Brief: Using the material that follows, say how many lines contain the string "Source". Answer with a number only.
* * * *
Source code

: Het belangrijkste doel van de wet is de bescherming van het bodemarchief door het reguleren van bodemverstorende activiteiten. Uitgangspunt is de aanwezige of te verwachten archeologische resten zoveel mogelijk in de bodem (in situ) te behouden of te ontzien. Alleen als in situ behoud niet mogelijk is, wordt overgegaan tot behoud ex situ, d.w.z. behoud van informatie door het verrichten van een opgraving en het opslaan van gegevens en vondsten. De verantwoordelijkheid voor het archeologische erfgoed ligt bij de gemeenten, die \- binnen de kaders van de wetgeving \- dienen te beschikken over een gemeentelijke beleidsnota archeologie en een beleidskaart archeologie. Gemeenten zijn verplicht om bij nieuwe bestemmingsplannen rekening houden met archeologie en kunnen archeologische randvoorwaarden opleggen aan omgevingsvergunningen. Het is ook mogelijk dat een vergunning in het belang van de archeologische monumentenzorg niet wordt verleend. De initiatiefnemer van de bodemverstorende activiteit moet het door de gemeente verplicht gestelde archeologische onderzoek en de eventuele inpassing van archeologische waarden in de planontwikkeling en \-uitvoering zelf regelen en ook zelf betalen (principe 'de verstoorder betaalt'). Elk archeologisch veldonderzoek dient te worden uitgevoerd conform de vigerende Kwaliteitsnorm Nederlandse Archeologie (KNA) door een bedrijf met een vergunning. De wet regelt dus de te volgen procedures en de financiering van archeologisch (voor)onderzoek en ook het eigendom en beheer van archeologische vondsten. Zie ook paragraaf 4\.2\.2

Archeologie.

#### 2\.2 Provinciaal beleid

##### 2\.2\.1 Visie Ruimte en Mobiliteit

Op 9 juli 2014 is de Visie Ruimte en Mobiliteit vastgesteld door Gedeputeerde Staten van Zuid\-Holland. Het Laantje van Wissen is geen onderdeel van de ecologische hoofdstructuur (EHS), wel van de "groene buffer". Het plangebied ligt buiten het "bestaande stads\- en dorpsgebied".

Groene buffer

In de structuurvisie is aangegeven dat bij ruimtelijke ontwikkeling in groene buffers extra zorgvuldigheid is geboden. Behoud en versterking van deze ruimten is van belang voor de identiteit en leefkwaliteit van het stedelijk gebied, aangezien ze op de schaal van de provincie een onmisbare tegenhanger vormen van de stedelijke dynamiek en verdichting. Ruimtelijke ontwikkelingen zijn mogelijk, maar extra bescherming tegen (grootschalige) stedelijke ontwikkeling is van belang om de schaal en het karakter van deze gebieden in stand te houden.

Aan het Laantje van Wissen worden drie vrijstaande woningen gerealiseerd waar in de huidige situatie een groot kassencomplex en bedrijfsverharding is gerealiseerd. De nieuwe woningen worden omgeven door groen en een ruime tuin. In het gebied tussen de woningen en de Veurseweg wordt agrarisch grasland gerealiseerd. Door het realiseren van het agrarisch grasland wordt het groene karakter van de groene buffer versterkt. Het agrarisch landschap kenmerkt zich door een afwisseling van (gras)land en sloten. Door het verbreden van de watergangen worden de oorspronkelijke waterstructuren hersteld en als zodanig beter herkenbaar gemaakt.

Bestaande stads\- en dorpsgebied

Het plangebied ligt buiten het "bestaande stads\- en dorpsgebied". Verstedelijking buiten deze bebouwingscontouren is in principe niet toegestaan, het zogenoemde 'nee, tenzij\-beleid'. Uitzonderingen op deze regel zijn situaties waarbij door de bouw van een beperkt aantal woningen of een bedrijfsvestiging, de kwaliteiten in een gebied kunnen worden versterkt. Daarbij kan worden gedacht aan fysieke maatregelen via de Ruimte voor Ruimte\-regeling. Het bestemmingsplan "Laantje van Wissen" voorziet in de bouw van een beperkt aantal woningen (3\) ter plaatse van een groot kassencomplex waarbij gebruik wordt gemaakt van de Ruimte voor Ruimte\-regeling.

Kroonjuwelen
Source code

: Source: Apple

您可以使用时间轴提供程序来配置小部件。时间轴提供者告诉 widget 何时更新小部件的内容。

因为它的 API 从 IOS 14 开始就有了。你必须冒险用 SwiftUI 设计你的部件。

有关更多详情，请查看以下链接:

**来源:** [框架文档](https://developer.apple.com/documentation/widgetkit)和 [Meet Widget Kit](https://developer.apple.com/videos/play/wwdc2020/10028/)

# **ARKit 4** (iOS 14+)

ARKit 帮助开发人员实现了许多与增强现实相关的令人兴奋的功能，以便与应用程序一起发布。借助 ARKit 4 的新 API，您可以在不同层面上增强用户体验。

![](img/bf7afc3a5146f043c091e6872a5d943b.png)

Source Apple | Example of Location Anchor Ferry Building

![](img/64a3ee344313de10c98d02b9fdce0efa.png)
* * * *
Expected answer: 4